[Saved data entries]
*** Begin section ***

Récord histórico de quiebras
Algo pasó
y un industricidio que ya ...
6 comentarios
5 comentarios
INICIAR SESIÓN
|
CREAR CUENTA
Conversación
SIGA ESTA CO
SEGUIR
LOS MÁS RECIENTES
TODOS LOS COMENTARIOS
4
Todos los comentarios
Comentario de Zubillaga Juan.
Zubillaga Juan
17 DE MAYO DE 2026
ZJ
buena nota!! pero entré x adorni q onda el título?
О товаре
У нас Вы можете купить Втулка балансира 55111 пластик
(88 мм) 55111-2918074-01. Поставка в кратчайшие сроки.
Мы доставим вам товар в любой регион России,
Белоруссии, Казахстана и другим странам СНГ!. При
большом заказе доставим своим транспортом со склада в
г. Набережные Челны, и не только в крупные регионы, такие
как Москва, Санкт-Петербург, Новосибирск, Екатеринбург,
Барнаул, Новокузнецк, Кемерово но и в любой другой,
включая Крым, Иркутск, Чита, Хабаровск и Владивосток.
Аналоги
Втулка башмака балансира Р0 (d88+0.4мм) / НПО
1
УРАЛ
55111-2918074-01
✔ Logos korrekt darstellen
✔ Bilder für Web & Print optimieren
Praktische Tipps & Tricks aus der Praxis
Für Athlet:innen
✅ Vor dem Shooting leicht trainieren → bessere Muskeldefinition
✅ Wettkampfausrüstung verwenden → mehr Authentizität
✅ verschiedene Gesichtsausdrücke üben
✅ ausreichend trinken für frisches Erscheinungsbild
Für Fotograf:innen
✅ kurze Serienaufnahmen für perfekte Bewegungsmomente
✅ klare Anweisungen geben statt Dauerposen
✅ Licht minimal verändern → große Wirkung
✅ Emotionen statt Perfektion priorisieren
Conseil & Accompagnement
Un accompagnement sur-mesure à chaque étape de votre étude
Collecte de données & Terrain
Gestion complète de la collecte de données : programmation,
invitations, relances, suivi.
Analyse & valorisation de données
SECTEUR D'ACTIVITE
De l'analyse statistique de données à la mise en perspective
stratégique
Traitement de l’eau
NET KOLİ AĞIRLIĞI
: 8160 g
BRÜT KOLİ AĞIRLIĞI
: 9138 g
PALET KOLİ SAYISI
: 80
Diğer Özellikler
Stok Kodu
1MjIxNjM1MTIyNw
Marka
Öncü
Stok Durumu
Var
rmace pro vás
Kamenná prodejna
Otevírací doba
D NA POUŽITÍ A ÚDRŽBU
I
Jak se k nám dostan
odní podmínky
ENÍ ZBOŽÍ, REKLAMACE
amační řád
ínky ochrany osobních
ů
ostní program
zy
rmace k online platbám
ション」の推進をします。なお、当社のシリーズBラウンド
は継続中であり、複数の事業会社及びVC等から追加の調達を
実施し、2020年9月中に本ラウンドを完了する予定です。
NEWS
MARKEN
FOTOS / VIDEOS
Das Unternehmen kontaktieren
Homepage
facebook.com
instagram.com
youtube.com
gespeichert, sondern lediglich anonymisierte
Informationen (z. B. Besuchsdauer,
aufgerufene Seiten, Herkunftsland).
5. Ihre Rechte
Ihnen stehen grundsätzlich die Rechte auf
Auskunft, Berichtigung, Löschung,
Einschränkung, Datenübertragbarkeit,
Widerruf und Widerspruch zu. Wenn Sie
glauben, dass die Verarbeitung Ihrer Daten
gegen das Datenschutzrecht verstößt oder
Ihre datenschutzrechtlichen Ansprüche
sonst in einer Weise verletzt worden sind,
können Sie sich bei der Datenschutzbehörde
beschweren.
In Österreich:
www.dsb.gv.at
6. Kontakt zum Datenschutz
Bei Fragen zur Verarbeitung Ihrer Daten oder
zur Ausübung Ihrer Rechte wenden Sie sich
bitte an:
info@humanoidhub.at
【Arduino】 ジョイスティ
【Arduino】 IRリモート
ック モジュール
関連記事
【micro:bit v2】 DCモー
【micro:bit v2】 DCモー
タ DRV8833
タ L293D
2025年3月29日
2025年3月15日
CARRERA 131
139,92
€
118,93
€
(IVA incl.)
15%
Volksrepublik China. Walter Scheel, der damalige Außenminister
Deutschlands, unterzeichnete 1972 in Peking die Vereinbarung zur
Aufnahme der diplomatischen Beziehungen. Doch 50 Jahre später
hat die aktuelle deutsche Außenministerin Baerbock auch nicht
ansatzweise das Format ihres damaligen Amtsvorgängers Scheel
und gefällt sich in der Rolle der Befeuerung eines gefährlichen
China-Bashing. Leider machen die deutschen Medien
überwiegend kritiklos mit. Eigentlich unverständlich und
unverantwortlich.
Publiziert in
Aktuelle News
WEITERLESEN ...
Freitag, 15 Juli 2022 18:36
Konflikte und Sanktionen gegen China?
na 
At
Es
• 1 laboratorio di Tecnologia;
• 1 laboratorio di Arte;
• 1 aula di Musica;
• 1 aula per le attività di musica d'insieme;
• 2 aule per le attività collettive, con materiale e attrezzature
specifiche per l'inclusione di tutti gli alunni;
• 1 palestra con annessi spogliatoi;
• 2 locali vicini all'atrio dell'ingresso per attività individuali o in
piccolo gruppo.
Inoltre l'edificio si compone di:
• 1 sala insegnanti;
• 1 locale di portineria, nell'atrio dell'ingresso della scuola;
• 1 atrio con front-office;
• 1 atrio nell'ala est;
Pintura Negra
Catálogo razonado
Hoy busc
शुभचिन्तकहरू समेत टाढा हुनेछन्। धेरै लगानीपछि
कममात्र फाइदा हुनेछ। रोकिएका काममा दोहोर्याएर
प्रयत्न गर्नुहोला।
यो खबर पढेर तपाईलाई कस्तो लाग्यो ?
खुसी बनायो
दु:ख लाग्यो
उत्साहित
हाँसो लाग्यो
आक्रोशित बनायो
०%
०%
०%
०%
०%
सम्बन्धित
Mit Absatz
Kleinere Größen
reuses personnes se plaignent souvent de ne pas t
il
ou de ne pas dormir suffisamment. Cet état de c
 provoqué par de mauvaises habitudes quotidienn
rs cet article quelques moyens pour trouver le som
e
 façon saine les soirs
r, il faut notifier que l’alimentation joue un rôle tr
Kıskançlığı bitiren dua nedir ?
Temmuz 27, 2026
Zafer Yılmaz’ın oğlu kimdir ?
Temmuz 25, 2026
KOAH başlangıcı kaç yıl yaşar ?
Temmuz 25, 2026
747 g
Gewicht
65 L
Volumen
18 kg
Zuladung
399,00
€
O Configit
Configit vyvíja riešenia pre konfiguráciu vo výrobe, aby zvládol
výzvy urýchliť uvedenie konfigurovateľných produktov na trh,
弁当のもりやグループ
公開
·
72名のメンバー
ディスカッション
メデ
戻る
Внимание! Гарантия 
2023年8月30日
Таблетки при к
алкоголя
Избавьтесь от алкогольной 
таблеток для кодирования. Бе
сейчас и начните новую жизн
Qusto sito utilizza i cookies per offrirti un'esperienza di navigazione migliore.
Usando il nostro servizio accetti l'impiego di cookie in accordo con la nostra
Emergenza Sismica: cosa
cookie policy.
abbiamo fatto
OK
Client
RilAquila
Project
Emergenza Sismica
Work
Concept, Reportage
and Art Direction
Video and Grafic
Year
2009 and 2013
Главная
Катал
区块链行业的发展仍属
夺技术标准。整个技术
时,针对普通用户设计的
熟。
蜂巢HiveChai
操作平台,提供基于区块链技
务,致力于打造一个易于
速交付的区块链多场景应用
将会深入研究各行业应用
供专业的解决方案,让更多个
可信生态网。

*** End section ***

• _Assignment_: Search the records line by line for the word "Verarbeitung" and copy every line where it appears.

• _Reply_:
glauben, dass die Verarbeitung Ihrer Daten
Bei Fragen zur Verarbeitung Ihrer Daten oder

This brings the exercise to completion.